Yesterday I was on the telly. I was invited (why? No idea) onto BBC2’s The Daily Politics to talk about the non-scandal of guns on eBay. It’s a non-scandal not because gun crime isn’t on the rise or because you can’t get practically anything lethal somewhere on the net but because poor old eBay (for whom I hold no brief but you’ll probably kick yourself if you don’t check out this really cheap job lot of Apple printers) is getting it in the neck – again – for apparently enabling hordes of scumbags and miscreants to deal in death under the noses of the law and in defiance of every norm.

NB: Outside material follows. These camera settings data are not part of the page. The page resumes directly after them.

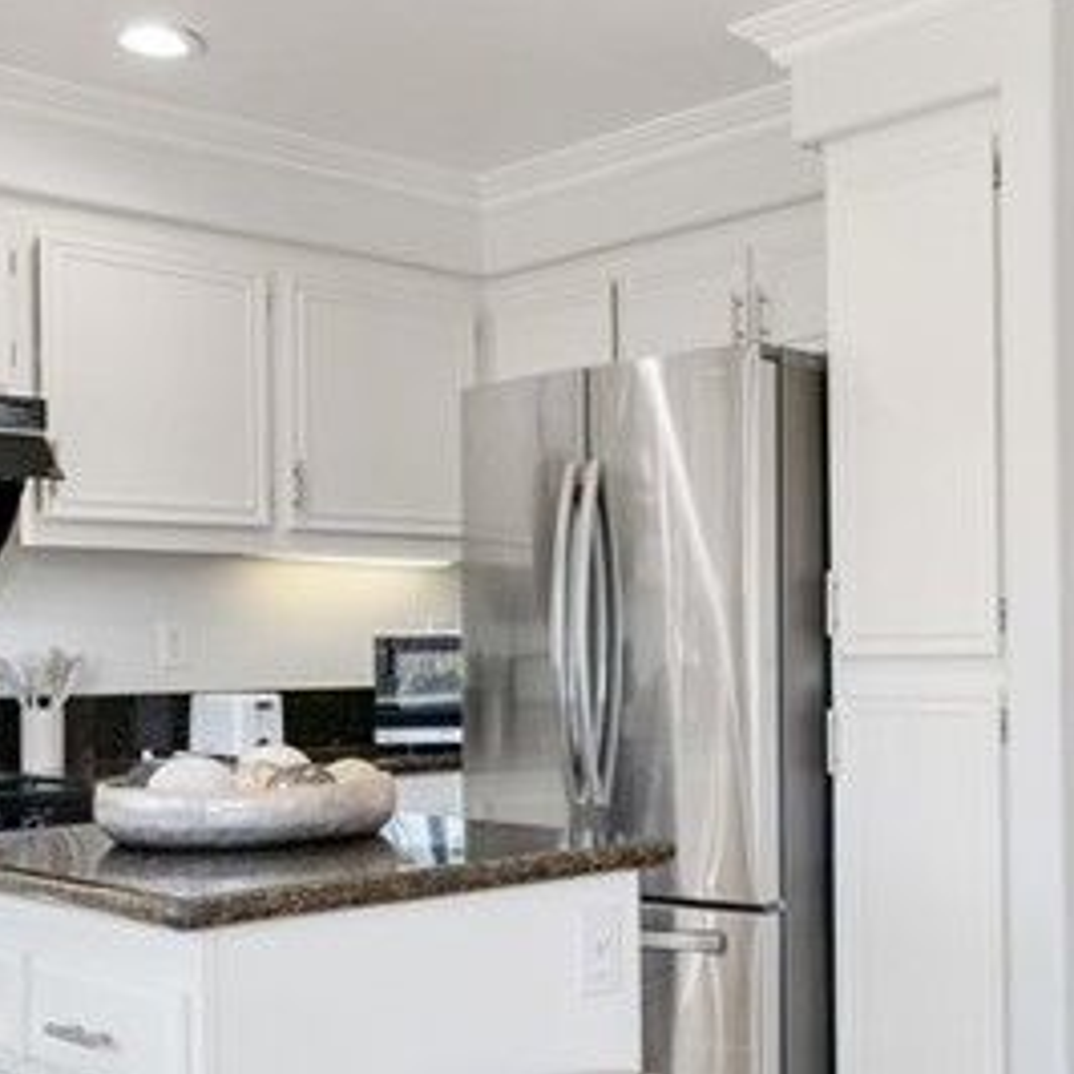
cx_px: 856
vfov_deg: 34.6
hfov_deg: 33.7
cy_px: 646
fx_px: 1720
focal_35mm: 49
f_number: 8
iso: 800
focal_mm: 15
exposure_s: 1/15
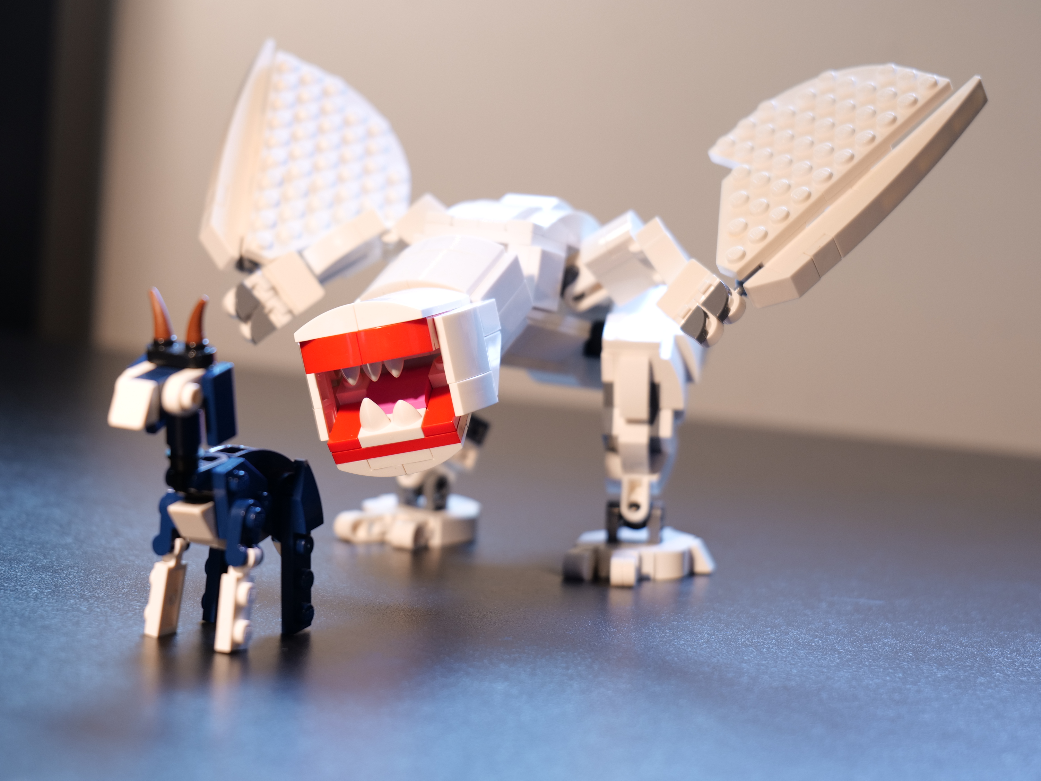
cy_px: 391
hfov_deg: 29.8
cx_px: 527
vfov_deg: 22.6
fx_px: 1955
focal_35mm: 65
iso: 400
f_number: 5.6
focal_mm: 60
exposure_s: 1/25
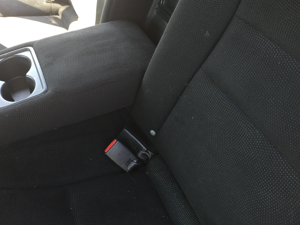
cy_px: 92
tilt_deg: -46.3
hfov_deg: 51.0
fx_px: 312
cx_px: 117
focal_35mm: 36
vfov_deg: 39.5
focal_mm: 4.15
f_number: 2.2
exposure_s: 1/15
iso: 32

As usual, the truth lies elsewhere. eBay, as its nearly eight million UK members know very well, is actually a big, open and thoroughly friendly place, in which illegal activity is frankly difficult. Guns and replicas make up a vanishingly tiny proportion of the 3.4 Million rare beanie babies, Mark 1 Ford Capris and battered paperback editions of Under Milk Wood listed every day (I couldn’t find a single gun – unless you count this). If I wanted to buy a gun, in fact, the very last place I’d look would be such a transparent and easily-policed place as eBay.
I don’t want to be flippant about this: I could hardly be flippant on the telly anyway, since my fellow guest was there because her son had been shot in the face by another kid a few years ago (I wish they’d warned me about that), but we really must keep the risk of kids obtaining guns on eBay (and other sites) in proportion. It’s important because the burgeoning eBay economy is already a significant creator of jobs and wealth here and elsewhere. We mustn’t put up new barriers to participation.
It’s difficult for legislators and journalists to resist the ‘something must be done’ reflex but imposing new administrative burdens on web site owners in an attempt to control the sale of guns would be the equivalent of closing all the level crossings in the country in response to the weekend’s dreadful train accident: an entirely inappropriate knee-jerk reaction.
Talking of the BBC (sorry) when are you going to say something about the (Governors of the) BBC’s response to the Graf review ? and the proposed new remit for bbc.co.uk.
I do love the subject matter of the Google adverts you have here now. Today its all pencils, I guess from an entry about a week ago. Suppose it should be ‘politics’, but does anyone advertise that? How does this stuff work? And do you make any money?